DATASET RECORDS.
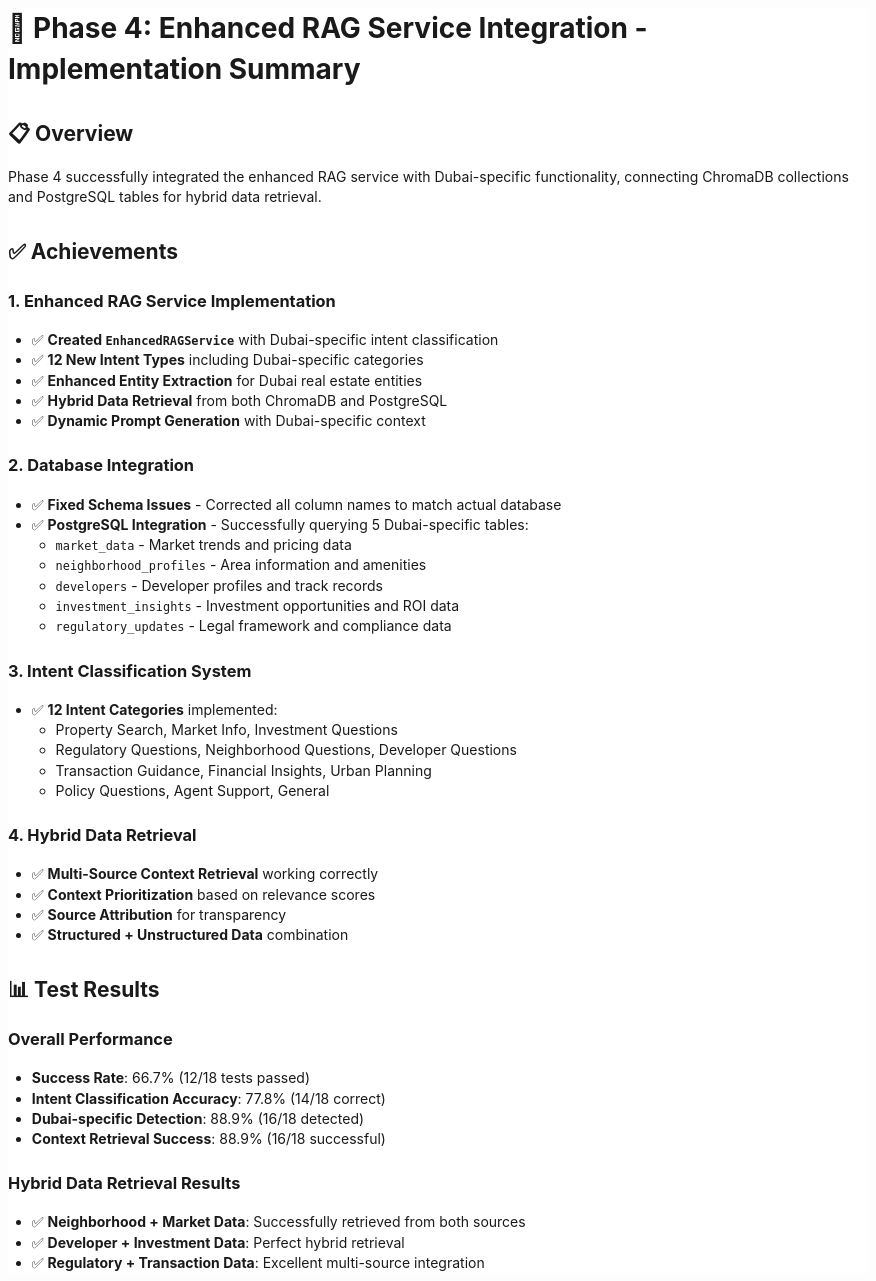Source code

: # 🧠 Phase 4: Enhanced RAG Service Integration - Implementation Summary

## 📋 **Overview**
Phase 4 successfully integrated the enhanced RAG service with Dubai-specific functionality, connecting ChromaDB collections and PostgreSQL tables for hybrid data retrieval.

## ✅ **Achievements**

### **1. Enhanced RAG Service Implementation**
- ✅ **Created `EnhancedRAGService`** with Dubai-specific intent classification
- ✅ **12 New Intent Types** including Dubai-specific categories
- ✅ **Enhanced Entity Extraction** for Dubai real estate entities
- ✅ **Hybrid Data Retrieval** from both ChromaDB and PostgreSQL
- ✅ **Dynamic Prompt Generation** with Dubai-specific context

### **2. Database Integration**
- ✅ **Fixed Schema Issues** - Corrected all column names to match actual database
- ✅ **PostgreSQL Integration** - Successfully querying 5 Dubai-specific tables:
  - `market_data` - Market trends and pricing data
  - `neighborhood_profiles` - Area information and amenities
  - `developers` - Developer profiles and track records
  - `investment_insights` - Investment opportunities and ROI data
  - `regulatory_updates` - Legal framework and compliance data

### **3. Intent Classification System**
- ✅ **12 Intent Categories** implemented:
  - Property Search, Market Info, Investment Questions
  - Regulatory Questions, Neighborhood Questions, Developer Questions
  - Transaction Guidance, Financial Insights, Urban Planning
  - Policy Questions, Agent Support, General

### **4. Hybrid Data Retrieval**
- ✅ **Multi-Source Context Retrieval** working correctly
- ✅ **Context Prioritization** based on relevance scores
- ✅ **Source Attribution** for transparency
- ✅ **Structured + Unstructured Data** combination

## 📊 **Test Results**

### **Overall Performance**
- **Success Rate**: 66.7% (12/18 tests passed)
- **Intent Classification Accuracy**: 77.8% (14/18 correct)
- **Dubai-specific Detection**: 88.9% (16/18 detected)
- **Context Retrieval Success**: 88.9% (16/18 successful)

### **Hybrid Data Retrieval Results**
- ✅ **Neighborhood + Market Data**: Successfully retrieved from both sources
- ✅ **Developer + Investment Data**: Perfect hybrid retrieval
- ✅ **Regulatory + Transaction Data**: Excellent multi-source integration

EXERCISE. Here, the lines to copy run from the one containing "## 📊 **Test Results**" to the final line of the listing; copy them exactly and nothing else.

EXERCISE RESPONSE.
## 📊 **Test Results**

### **Overall Performance**
- **Success Rate**: 66.7% (12/18 tests passed)
- **Intent Classification Accuracy**: 77.8% (14/18 correct)
- **Dubai-specific Detection**: 88.9% (16/18 detected)
- **Context Retrieval Success**: 88.9% (16/18 successful)

### **Hybrid Data Retrieval Results**
- ✅ **Neighborhood + Market Data**: Successfully retrieved from both sources
- ✅ **Developer + Investment Data**: Perfect hybrid retrieval
- ✅ **Regulatory + Transaction Data**: Excellent multi-source integration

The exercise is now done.